With this heritage but without such a studio, past achievements risk burning brighter than future promise, a danger that chimes, unfortunately, with a club that hasn’t won the league for a quarter of a century. In spite of this, Liverpool features heavily in a report published this year by the International Federation of the Phonographic Industry (IFPI) and Music Canada that is “intended as a universal ‘roadmap’ to create and develop Music Cities anywhere in the world”.
It looks at what national and city political leaders and policy-makers can do to help, offering some questions to assess whether a municipality is music-friendly, including: “Do music businesses such as live music venues, record labels, recording studios and promoters receive the message that they are wanted in a city?”
In many senses, of course, Liverpool is tremendously music-friendly. I know someone who moved to the city and is consistently impressed with the quality of music emanating from building sites. Living in a half-complete housing development in the Jewellery Quarter, I am afraid Birmingham does not compete.
Music’s power, moreover, is venerated in Liverpool. TAW Player’s What We Call History – a rich tapestry that rewards close inspection – contains, for example, speculation on causality running from Madchester’s force to the bold decision, which has locked-in enduring commercial advantage, by Manchester United to dramatically expand the capacity of Old Trafford in the mid-1990s. Winning at the commercial side of football assists United on the pitch. But this commercial dominance, according to What We Call History theorising, was catalysed by Manchester’s 1990s music swagger.
On this account, essentially, the trigger for Liverpool’s league title drought was not the calamitous managerial decisions of Graeme Souness or the commercial complacency of his employers, but the failure of The La’s to stay together and eclipse the ascendency of Oasis.
As much as I love What We Call History, with its cocktail of Hegel’s three kinds of history – original, reflective, philosophical – I fear this overstates Lee Mavers’ significance. That it is even being thought, however, underlines how music-friendly Liverpool is. So music-mad that outlandish ideas about music’s import are entertained.
In this context, it might seem odd to question the extent to which Liverpool is music-friendly. But has Joe Anderson, the elected Mayor of Liverpool, ever made it his mission to secure that world class recording studio? If not, to reconfigure the earlier question, to what extent are those who might invest in a world-class recording studio in Liverpool receiving the message that they are wanted?
Liverpool FC are still playing the game of commercial catch-up with United that started around the time that The La’s split up. TAW hosts a lively debate on the extent to which the stadium expansion being undertaken by FSG will close this gap, resolve the challenges that many (myself included) face in getting tickets, and improve the ground’s atmosphere. I struggle, sadly, to believe it will entirely do all of these things.
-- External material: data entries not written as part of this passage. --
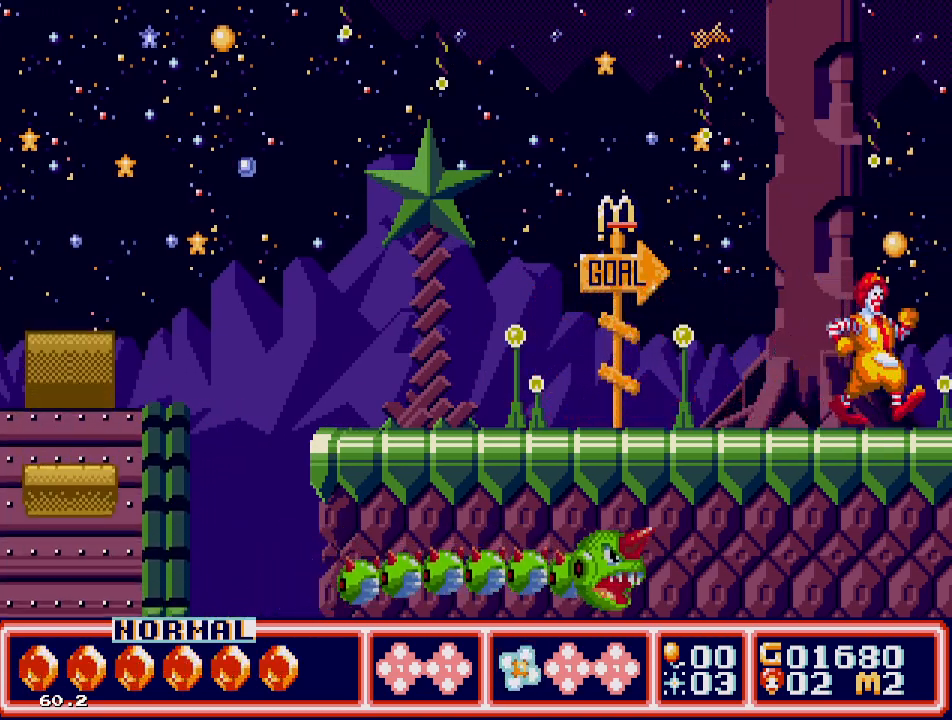
{"buttons": ["DPAD_RIGHT"], "events": []}
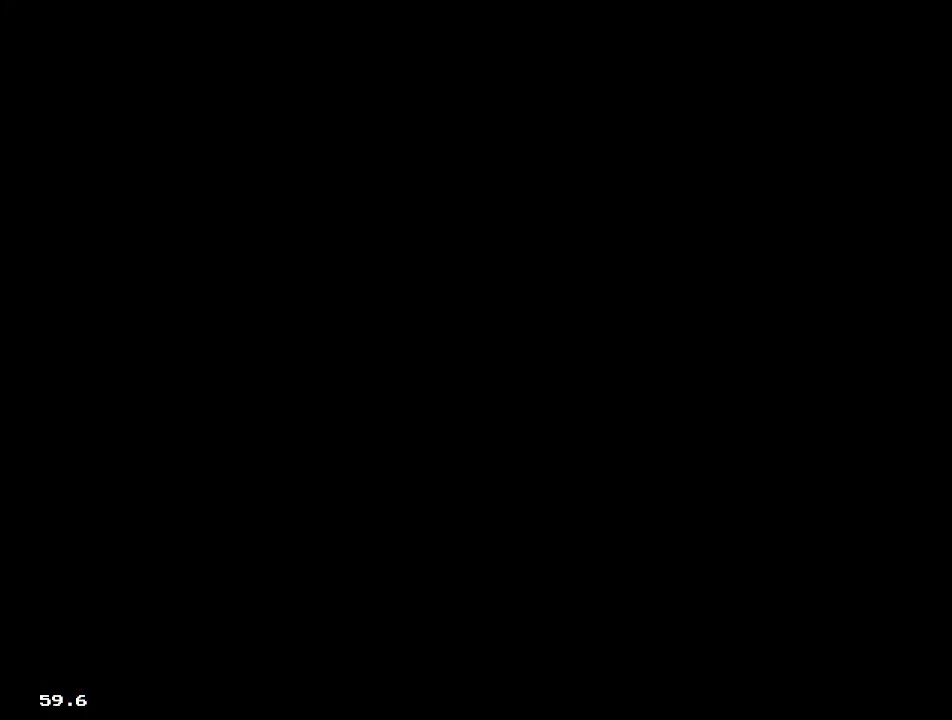
{"buttons": ["DPAD_RIGHT"], "events": []}
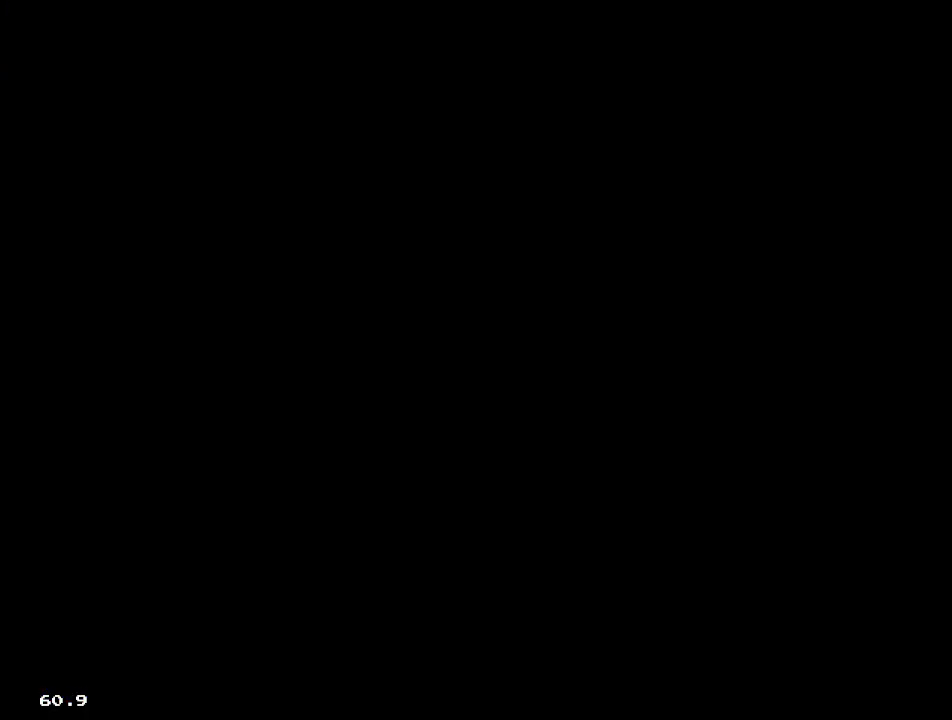
{"buttons": ["DPAD_RIGHT"], "events": []}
I wonder, though, about the degree to which a parallel question to the world-class recording studio one might be put to Joe Anderson. If Liverpool FC were to play in, say, an 80,000 capacity stadium, like that which Jürgen Klopp knew at Borussia Dortmund, with a raucous atmosphere and low ticket prices to match, wouldn’t this benefit the city as well as the club? Given this, to what extent are those that would bring about this situation receiving the message that they are wanted?
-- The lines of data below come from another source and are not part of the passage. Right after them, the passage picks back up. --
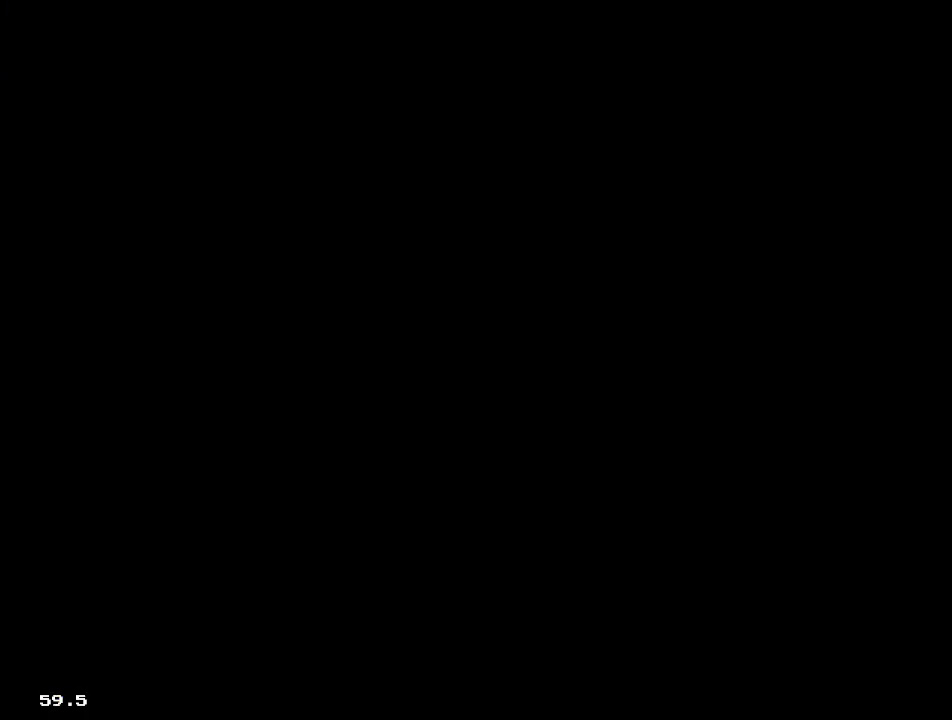
{"buttons": ["DPAD_RIGHT"], "events": []}
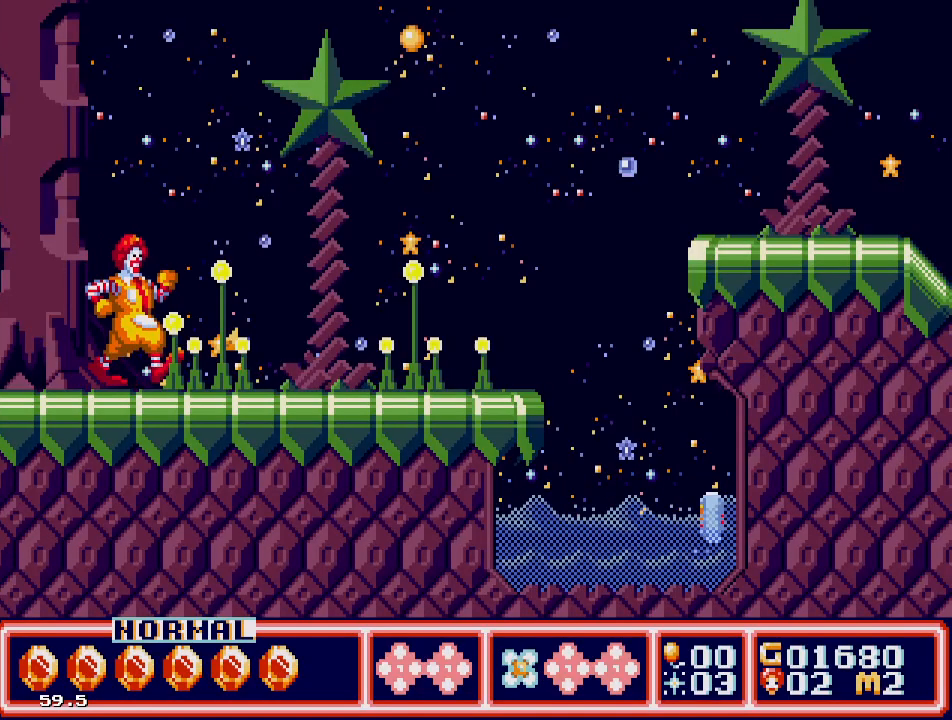
{"buttons": ["DPAD_RIGHT"], "events": [[350, "DPAD_RIGHT", "up"], [433, "DPAD_RIGHT", "down"]]}
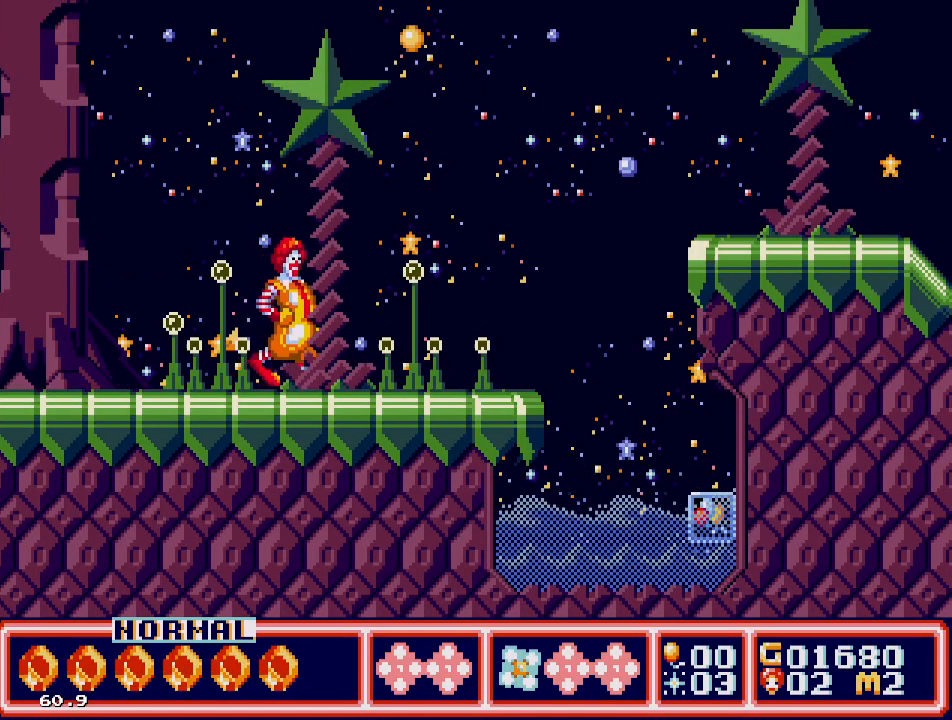
{"buttons": ["DPAD_RIGHT"], "events": []}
Maybe this message is being received. Maybe Anderson is doing all he can. But from where I am sat – a wool from a village near Emlyn Hughes’ hometown of Barrow-in-Furness, now living in the Midlands – a lot of focus, quite understandably, in the Anfield debate is put upon FSG, while comparatively little falls upon the Mayor.
The 78 Labour councillors of the city where I now live are soon to choose a new city leader – or more accurately, a council leader purporting to be the city leader. Having an elected Mayor, one advantage Liverpool has over Birmingham, is that it chooses its leader in a much more open and transparent way. As a result, Anderson is on the way to being as emblematic of his city as any leader has been of Birmingham since Joseph Chamberlain in the 19th century.
Even as a gauche non-native, I love TAW’s celebration of the city of Liverpool. As TAW reinforces the city’s confidence in itself, and the elected mayoral system makes the city leadership more directly answerable to its people, perhaps we might dare to dream of Liverpool really punching its cultural superpower status.
While Klopp is a statement of intent appointment by the club, the city needs statement of intent institutions – world-class recording studio, an Anfield of Westfalenstadion proportions – to better do this.
Jonathan Todd is Chief Economist at BOP Consulting and manages the research of UK Music. He writes in a personal capacity.